== THE TASK ==
Review the listing and copy each line that holds the word "date".

== RECORDED INFORMATION ==

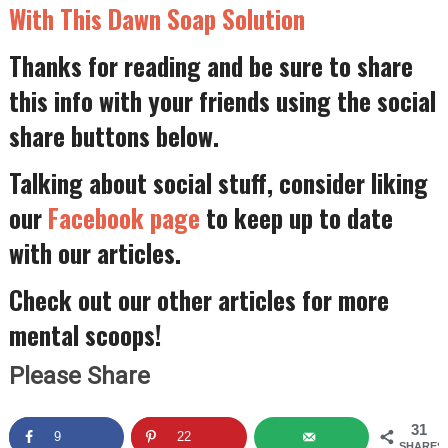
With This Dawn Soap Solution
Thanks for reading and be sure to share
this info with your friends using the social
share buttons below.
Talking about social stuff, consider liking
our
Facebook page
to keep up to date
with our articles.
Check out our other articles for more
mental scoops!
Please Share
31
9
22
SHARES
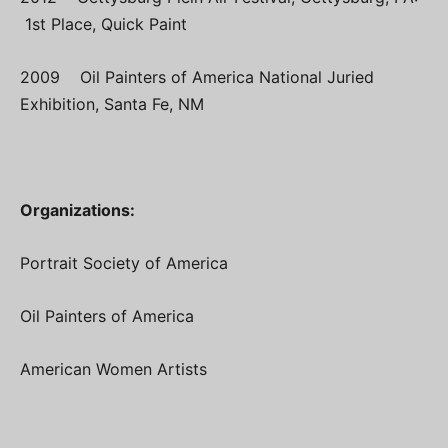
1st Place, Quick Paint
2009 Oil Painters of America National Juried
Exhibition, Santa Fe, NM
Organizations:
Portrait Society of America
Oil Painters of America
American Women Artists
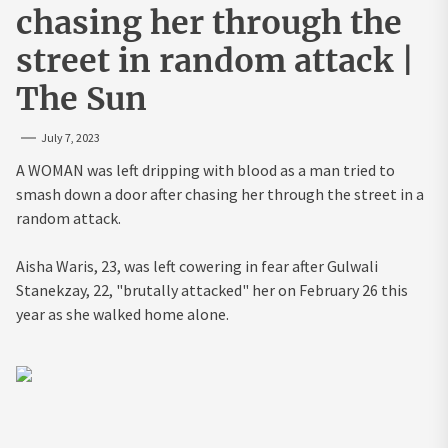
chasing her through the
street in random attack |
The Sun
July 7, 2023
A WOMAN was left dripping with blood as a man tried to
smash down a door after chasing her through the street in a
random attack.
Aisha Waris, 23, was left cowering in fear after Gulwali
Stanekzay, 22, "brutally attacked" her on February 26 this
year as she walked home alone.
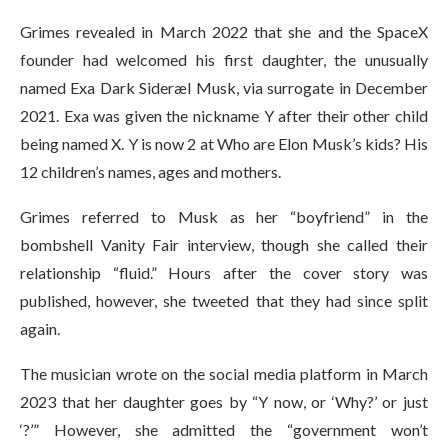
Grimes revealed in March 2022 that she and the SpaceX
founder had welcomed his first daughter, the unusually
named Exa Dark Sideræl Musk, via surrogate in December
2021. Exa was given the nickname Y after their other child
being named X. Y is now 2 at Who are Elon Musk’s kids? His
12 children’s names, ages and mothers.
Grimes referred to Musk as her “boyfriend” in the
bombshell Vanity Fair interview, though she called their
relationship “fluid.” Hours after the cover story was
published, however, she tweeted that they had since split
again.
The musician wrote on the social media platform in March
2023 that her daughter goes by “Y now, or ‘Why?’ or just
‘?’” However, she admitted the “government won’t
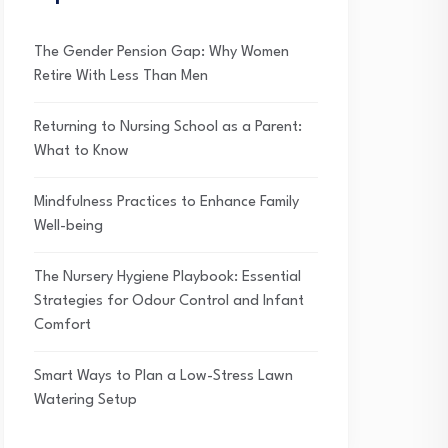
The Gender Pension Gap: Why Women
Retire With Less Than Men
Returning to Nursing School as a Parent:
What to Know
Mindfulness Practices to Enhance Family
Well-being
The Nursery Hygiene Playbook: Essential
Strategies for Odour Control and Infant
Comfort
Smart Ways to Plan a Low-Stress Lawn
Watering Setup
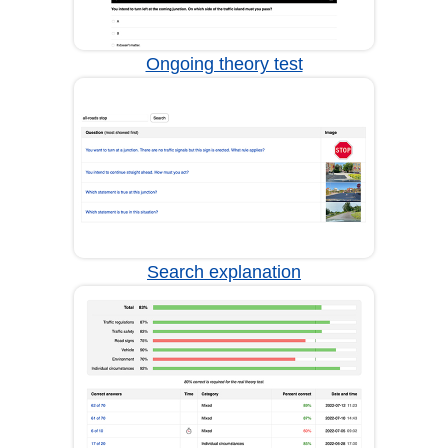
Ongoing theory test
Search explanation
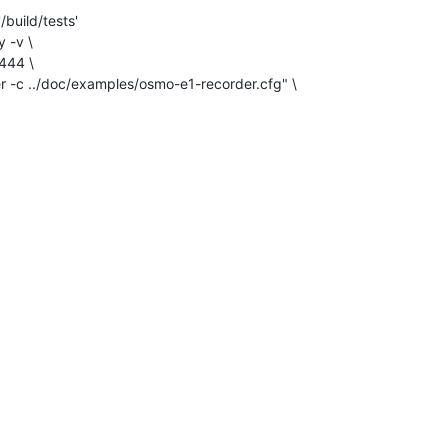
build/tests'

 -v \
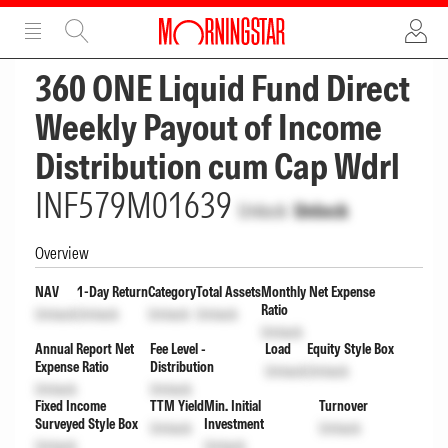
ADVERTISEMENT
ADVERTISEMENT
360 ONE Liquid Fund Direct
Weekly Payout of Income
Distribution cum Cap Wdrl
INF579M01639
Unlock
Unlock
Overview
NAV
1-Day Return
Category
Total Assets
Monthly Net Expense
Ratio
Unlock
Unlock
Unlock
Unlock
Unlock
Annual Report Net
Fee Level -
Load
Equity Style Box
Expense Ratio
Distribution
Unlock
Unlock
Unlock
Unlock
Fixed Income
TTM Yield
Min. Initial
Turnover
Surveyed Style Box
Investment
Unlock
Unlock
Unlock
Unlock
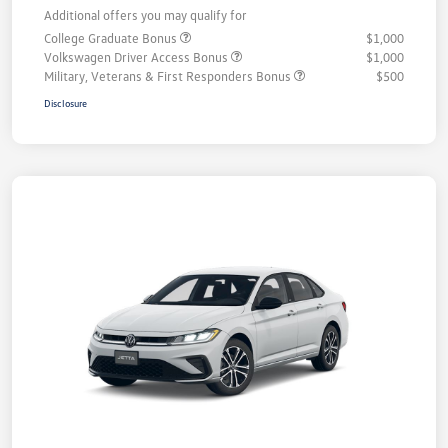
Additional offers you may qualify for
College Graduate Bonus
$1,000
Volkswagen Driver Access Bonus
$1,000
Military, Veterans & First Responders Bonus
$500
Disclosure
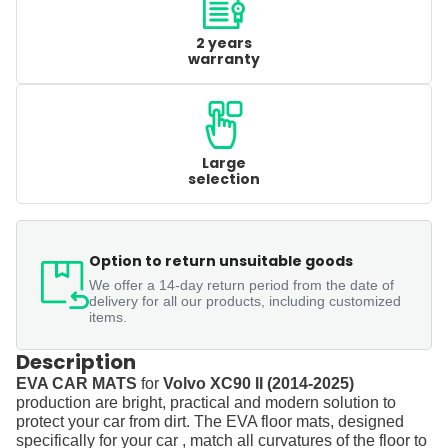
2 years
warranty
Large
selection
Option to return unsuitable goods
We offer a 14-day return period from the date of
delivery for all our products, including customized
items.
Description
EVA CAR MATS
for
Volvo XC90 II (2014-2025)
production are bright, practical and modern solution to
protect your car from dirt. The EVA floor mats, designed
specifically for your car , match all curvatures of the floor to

== YOUR RESPONSE ==
to keep up to date
We offer a 14-day return period from the date of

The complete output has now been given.